-- WORK ORDER --
Word for word, transcribe the lines from the one containing "os a escrever" through the end of the entries, both included, and nothing else.

-- SUPPLIED INFORMATION --

+-------+

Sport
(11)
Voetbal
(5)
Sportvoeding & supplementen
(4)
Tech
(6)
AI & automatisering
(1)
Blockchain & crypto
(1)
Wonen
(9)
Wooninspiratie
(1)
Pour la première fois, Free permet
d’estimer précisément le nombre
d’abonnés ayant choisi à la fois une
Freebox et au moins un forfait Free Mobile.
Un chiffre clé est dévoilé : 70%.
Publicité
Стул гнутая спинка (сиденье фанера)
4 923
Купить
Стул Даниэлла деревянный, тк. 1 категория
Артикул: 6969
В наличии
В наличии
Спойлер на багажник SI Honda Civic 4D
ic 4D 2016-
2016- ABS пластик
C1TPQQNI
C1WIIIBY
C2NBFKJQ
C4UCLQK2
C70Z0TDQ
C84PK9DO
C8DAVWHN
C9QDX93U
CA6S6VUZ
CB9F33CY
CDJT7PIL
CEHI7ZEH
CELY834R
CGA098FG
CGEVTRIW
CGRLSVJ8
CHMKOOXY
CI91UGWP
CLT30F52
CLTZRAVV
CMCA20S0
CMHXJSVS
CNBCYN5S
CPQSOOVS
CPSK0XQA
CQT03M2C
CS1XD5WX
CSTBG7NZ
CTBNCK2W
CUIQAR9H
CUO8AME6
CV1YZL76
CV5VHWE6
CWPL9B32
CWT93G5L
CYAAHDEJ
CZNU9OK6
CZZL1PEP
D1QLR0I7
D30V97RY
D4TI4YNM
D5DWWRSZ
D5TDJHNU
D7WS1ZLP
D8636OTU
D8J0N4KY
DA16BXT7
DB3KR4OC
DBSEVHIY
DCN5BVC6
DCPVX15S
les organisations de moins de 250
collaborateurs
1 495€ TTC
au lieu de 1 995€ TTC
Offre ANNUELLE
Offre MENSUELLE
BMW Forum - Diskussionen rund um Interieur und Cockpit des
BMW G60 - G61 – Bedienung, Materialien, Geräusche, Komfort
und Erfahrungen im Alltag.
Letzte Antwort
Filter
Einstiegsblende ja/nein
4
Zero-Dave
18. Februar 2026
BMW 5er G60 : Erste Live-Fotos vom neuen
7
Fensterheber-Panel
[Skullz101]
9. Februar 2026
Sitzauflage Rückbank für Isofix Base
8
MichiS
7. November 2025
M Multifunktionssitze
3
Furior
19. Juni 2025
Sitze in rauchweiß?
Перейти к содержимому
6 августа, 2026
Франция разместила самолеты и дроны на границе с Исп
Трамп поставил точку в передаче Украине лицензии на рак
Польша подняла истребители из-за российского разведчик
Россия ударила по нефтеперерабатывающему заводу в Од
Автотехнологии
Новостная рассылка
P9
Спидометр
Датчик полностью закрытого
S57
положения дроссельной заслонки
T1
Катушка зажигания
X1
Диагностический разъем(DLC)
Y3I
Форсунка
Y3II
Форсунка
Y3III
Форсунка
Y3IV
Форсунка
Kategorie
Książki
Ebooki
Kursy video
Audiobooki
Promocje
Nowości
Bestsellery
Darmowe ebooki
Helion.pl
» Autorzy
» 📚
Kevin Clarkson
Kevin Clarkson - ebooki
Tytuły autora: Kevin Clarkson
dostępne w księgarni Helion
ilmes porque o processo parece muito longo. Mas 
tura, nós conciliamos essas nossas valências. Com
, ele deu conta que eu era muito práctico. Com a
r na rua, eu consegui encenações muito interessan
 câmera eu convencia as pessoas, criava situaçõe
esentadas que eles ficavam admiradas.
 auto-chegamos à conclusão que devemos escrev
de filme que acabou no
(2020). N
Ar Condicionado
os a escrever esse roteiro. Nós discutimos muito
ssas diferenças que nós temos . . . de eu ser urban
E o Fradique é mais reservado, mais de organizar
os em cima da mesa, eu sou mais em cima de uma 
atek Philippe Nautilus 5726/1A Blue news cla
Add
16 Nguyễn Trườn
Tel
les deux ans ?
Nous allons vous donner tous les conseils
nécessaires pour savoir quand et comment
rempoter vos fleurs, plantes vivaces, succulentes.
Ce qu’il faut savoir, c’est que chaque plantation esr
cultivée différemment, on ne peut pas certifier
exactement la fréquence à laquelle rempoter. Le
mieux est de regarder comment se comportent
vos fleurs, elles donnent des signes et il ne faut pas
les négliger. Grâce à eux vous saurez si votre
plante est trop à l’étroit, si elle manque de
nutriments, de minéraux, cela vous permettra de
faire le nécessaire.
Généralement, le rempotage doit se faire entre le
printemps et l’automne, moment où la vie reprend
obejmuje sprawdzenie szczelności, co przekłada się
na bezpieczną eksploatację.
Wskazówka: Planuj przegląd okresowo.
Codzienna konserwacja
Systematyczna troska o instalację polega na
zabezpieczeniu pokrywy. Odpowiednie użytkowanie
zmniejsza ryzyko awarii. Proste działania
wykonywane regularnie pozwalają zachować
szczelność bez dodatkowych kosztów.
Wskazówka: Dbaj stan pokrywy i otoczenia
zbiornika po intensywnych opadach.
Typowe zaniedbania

+-------+

-- REPLY --
os a escrever esse roteiro. Nós discutimos muito
ssas diferenças que nós temos . . . de eu ser urban
E o Fradique é mais reservado, mais de organizar
os em cima da mesa, eu sou mais em cima de uma 
atek Philippe Nautilus 5726/1A Blue news cla
Add
16 Nguyễn Trườn
Tel
les deux ans ?
Nous allons vous donner tous les conseils
nécessaires pour savoir quand et comment
rempoter vos fleurs, plantes vivaces, succulentes.
Ce qu’il faut savoir, c’est que chaque plantation esr
cultivée différemment, on ne peut pas certifier
exactement la fréquence à laquelle rempoter. Le
mieux est de regarder comment se comportent
vos fleurs, elles donnent des signes et il ne faut pas
les négliger. Grâce à eux vous saurez si votre
plante est trop à l’étroit, si elle manque de
nutriments, de minéraux, cela vous permettra de
faire le nécessaire.
Généralement, le rempotage doit se faire entre le
printemps et l’automne, moment où la vie reprend
obejmuje sprawdzenie szczelności, co przekłada się
na bezpieczną eksploatację.
Wskazówka: Planuj przegląd okresowo.
Codzienna konserwacja
Systematyczna troska o instalację polega na
zabezpieczeniu pokrywy. Odpowiednie użytkowanie
zmniejsza ryzyko awarii. Proste działania
wykonywane regularnie pozwalają zachować
szczelność bez dodatkowych kosztów.
Wskazówka: Dbaj stan pokrywy i otoczenia
zbiornika po intensywnych opadach.
Typowe zaniedbania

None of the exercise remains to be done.